- _What this task involves_: Return a copy of every line in the data below that contains "clientes".

[Saved data entries]
════

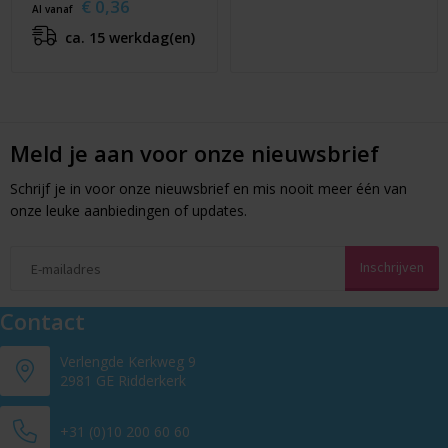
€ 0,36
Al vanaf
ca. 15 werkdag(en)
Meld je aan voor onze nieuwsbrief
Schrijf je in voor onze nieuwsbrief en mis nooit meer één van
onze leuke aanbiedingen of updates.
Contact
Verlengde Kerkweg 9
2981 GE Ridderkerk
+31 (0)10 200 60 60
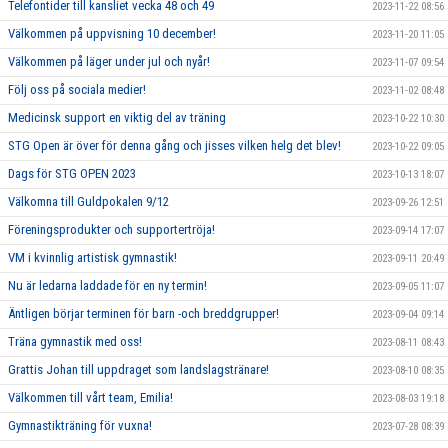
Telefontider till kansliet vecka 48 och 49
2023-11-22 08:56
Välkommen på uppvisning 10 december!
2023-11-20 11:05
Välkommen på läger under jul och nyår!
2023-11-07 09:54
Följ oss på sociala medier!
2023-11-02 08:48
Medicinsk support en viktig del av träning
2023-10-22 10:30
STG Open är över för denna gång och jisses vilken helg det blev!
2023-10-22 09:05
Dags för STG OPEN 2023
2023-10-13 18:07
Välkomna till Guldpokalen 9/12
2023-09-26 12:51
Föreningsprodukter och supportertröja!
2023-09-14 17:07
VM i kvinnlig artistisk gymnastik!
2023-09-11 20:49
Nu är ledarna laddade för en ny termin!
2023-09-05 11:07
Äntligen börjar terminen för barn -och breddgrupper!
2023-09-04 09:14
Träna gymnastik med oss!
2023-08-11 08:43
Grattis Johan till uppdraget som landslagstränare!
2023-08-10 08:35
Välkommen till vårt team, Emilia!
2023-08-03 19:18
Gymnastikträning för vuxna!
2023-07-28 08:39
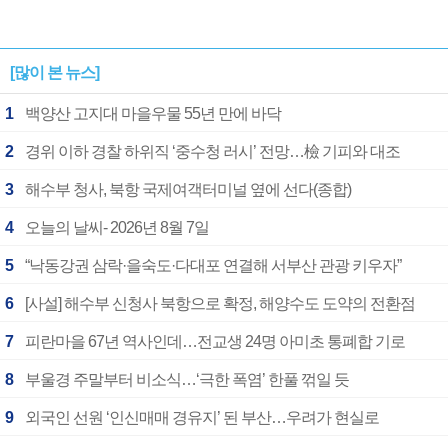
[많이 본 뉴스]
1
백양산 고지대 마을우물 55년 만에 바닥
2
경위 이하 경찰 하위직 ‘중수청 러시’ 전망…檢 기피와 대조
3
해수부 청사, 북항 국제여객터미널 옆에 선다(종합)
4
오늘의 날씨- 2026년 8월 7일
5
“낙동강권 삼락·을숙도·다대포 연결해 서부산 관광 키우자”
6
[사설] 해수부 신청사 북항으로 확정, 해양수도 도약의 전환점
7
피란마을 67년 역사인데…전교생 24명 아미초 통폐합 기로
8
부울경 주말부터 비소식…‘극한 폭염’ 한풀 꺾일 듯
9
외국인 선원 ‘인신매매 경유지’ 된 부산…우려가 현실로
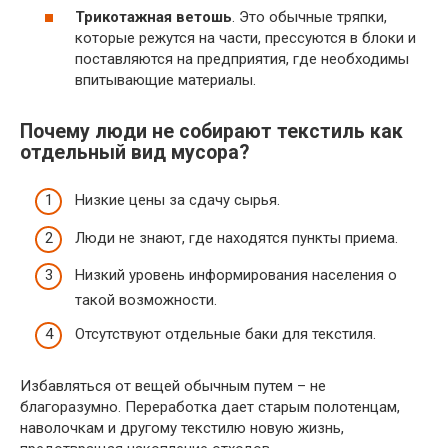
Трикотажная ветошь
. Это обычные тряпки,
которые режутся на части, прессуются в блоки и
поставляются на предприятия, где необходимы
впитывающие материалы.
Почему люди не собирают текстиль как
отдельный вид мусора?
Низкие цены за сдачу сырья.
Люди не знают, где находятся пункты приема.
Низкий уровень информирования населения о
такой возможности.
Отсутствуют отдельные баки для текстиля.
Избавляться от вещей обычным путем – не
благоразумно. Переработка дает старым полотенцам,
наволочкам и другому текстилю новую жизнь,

════

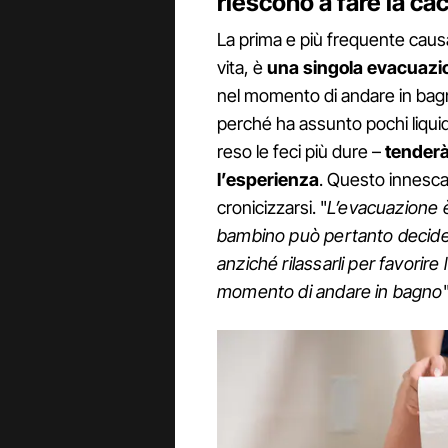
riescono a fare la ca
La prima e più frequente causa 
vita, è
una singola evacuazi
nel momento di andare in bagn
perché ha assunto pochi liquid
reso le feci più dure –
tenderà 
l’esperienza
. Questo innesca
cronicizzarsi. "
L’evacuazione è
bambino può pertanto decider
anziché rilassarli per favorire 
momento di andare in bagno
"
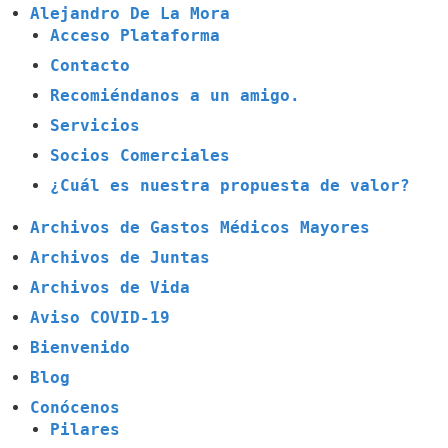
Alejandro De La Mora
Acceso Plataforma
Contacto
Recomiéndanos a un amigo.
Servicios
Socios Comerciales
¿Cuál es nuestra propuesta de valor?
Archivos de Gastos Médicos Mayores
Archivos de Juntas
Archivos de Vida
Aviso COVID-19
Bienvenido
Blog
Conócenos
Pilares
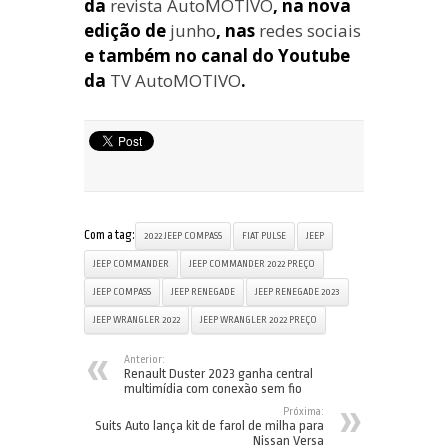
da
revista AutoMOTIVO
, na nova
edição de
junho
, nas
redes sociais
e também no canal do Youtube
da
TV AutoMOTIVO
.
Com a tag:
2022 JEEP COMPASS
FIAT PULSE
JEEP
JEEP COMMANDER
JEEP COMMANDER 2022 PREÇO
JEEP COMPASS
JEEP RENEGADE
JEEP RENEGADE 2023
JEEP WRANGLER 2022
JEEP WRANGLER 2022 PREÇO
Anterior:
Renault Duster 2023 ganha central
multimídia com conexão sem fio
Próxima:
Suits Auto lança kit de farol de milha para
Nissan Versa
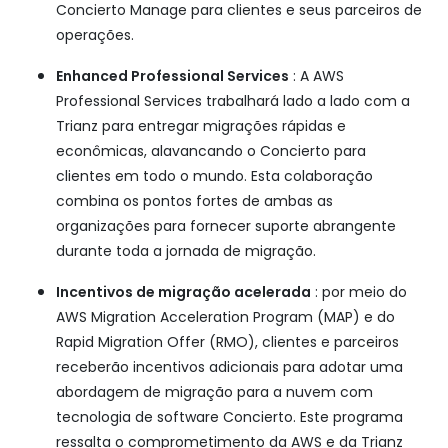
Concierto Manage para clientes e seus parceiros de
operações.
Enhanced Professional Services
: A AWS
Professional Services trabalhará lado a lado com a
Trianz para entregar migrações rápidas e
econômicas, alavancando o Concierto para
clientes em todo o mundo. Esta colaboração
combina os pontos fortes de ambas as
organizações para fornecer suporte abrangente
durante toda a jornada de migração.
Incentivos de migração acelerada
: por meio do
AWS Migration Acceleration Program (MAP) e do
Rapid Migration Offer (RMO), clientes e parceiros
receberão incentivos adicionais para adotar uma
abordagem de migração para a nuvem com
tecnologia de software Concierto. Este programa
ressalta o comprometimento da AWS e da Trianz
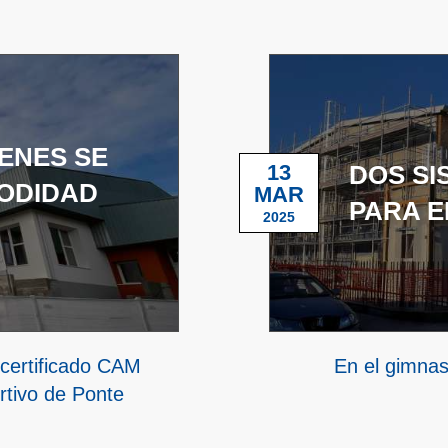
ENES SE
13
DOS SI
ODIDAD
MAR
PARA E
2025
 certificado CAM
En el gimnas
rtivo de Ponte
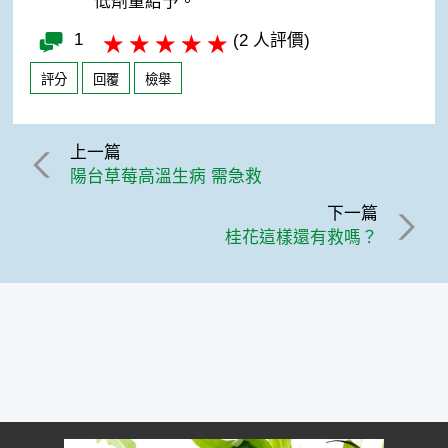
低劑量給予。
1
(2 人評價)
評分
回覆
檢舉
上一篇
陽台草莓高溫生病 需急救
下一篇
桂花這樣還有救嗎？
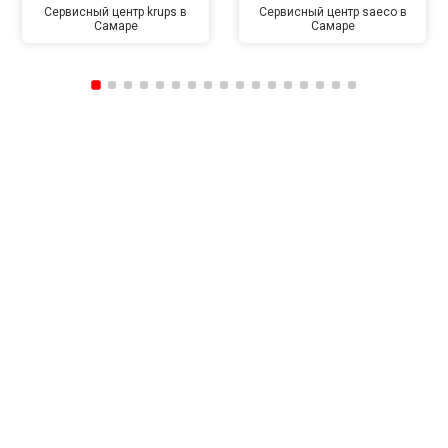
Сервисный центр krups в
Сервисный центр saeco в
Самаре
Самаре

════

- _Answer section_:
Concierto Manage para clientes e seus parceiros de
clientes em todo o mundo. Esta colaboração
Rapid Migration Offer (RMO), clientes e parceiros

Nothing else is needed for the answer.